DATASET RECORDS
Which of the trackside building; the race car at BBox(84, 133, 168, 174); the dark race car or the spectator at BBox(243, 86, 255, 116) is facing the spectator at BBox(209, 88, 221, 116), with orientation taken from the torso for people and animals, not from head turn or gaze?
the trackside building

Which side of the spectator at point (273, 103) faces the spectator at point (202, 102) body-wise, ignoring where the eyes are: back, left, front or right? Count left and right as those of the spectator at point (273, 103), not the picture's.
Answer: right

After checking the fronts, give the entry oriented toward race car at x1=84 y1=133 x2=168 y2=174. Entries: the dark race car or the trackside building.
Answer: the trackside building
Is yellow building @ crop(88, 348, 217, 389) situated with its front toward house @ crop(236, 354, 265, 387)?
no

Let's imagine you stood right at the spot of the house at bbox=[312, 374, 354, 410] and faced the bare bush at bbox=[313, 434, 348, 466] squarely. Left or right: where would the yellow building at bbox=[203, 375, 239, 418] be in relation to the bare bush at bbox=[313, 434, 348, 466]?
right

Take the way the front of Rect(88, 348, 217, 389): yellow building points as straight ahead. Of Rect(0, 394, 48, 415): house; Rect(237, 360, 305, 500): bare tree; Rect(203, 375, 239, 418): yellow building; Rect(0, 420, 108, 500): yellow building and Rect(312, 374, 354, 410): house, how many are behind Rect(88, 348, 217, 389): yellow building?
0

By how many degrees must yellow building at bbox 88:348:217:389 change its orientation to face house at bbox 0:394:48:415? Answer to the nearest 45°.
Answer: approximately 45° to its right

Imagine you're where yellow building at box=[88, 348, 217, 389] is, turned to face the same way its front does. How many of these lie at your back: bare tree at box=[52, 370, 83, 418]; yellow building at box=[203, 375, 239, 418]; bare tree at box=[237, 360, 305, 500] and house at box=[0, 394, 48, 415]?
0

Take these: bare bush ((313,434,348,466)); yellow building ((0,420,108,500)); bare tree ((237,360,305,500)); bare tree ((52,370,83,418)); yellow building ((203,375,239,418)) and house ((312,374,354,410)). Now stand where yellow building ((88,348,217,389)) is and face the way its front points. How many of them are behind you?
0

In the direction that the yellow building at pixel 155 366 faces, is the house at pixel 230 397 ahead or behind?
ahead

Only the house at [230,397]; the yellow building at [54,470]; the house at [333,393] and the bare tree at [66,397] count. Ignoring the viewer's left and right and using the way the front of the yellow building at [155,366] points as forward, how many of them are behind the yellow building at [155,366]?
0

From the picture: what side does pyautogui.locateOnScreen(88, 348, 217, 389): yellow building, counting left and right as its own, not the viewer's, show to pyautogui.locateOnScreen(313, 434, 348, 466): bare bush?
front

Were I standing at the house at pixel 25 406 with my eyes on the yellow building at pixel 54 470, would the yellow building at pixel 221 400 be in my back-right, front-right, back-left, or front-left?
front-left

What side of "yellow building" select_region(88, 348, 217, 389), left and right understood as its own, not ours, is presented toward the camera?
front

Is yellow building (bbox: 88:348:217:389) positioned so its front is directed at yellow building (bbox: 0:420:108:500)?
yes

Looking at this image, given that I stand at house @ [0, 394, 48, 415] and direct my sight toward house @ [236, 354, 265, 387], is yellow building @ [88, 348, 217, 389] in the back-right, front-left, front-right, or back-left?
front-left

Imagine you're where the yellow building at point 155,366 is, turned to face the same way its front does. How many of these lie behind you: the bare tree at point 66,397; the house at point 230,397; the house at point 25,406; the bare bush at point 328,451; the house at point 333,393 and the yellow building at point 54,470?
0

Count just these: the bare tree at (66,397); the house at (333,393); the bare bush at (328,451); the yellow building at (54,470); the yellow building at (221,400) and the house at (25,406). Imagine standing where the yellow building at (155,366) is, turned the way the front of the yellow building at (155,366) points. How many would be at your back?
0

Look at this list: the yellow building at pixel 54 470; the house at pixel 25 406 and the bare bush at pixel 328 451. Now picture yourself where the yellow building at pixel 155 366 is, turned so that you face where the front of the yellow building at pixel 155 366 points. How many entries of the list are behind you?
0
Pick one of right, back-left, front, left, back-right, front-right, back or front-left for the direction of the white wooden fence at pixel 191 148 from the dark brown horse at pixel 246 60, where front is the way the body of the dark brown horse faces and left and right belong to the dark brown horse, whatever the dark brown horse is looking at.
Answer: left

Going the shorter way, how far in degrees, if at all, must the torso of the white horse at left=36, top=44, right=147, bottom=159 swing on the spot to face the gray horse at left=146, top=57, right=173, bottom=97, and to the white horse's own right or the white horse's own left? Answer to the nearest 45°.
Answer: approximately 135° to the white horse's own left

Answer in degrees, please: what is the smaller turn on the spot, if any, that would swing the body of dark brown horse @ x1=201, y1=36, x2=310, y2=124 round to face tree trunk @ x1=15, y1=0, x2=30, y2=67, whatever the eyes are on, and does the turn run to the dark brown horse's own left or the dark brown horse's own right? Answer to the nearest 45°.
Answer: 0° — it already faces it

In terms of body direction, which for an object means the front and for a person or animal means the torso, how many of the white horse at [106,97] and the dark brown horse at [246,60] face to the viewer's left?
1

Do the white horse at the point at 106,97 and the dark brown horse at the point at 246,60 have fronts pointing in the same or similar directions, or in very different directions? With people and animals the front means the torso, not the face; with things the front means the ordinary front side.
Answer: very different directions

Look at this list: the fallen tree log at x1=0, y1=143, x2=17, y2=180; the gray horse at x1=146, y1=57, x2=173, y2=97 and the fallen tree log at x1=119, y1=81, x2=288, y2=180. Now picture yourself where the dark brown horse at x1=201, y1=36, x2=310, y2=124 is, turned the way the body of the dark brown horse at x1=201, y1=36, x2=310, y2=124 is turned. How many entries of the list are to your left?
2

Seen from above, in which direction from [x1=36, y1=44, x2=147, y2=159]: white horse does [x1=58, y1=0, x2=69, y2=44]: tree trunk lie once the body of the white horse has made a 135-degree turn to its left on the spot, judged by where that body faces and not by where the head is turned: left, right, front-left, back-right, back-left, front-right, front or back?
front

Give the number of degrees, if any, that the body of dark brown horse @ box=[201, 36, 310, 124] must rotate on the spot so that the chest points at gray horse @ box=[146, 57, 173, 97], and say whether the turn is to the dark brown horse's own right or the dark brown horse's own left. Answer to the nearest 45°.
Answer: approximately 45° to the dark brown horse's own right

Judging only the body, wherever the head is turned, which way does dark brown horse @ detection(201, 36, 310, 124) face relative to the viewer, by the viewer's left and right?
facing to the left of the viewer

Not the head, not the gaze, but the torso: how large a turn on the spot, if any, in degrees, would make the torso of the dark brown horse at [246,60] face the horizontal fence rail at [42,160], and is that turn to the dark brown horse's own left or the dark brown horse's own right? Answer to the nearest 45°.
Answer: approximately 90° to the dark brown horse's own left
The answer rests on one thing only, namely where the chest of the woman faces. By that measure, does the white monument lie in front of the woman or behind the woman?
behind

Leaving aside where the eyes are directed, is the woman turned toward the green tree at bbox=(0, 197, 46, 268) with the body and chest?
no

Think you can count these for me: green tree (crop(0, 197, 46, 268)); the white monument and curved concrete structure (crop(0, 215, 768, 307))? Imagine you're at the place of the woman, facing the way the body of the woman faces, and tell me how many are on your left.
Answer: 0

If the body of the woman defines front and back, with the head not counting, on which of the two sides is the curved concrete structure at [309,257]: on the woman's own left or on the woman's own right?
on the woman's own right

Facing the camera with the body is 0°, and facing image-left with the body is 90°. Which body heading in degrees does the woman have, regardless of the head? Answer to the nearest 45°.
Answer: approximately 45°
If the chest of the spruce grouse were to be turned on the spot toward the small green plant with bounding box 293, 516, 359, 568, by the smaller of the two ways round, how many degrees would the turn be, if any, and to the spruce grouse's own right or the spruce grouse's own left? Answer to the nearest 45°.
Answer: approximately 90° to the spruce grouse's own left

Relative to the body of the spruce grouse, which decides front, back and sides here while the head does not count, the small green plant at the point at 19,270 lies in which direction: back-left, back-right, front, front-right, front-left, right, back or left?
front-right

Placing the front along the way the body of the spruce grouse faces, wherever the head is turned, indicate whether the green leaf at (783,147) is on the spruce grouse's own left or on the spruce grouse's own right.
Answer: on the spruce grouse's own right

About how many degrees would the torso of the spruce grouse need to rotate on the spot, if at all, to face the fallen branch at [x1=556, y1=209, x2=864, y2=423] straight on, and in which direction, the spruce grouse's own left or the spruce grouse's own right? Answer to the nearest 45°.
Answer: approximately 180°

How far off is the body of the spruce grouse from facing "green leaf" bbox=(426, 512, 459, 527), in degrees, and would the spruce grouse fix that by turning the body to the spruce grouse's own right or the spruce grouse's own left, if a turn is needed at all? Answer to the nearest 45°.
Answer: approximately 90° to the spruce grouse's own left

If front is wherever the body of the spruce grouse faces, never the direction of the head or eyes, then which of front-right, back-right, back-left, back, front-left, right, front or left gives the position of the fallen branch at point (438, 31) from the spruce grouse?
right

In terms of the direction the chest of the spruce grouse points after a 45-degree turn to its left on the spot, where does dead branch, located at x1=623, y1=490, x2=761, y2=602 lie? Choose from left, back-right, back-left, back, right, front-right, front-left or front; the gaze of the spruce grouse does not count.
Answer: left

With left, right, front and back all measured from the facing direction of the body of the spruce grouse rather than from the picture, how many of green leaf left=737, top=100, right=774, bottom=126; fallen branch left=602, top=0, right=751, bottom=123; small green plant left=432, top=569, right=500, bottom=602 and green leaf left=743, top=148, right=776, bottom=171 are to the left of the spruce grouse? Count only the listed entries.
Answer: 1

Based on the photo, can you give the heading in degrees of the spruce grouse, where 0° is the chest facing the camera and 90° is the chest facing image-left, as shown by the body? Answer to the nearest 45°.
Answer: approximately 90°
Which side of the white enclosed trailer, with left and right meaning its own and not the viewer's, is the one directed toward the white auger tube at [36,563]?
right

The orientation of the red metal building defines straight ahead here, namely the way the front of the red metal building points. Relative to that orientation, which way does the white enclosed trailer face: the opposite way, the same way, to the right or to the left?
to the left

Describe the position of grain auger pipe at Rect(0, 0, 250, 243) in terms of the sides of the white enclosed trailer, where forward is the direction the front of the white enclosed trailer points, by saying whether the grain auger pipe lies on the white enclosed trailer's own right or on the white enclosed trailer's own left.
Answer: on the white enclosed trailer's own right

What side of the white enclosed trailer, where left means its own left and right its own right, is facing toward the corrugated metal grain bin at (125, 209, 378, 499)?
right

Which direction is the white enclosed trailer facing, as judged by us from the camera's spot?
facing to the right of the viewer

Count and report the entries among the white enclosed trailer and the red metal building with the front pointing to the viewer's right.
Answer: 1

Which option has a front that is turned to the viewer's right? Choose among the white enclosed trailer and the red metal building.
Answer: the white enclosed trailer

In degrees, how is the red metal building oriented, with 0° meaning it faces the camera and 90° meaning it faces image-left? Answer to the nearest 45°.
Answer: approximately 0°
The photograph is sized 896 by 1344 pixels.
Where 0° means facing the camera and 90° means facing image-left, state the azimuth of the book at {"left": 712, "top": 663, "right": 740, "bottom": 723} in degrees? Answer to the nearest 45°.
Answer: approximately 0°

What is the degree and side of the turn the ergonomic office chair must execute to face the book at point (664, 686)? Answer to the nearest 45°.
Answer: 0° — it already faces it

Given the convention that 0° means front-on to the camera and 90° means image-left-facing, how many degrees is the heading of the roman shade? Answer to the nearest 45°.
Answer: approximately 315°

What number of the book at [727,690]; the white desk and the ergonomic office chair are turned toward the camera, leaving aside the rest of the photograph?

ACTION ITEM
Please transcribe exactly the line containing "Which option has" and every line after it to the end of the data, and no other lines.

SOLUTION
Which option has a front that is turned to the viewer's right? Choose among the white enclosed trailer and the red metal building.
Answer: the white enclosed trailer

In degrees, how is the red metal building oriented, with 0° meaning it faces the camera and 90° meaning it faces image-left? Answer to the nearest 45°.
Answer: approximately 0°
The photograph is sized 896 by 1344 pixels.
Where 0° means facing the camera and 90° means facing image-left, state the azimuth of the book at {"left": 712, "top": 663, "right": 740, "bottom": 723} in degrees? Answer to the nearest 45°.
Answer: approximately 0°

What is the degree and side of the turn the ergonomic office chair must execute to face the book at point (664, 686)? Answer to the nearest 45°.
Answer: 0° — it already faces it

Given the convention that 0° means front-on to the camera and 90° means image-left-facing, how many degrees is the heading of the roman shade? Answer to the nearest 45°.
Answer: approximately 315°

What number of the book at [727,690]; the white desk and the ergonomic office chair are turned toward the camera, leaving aside the rest of the photograph?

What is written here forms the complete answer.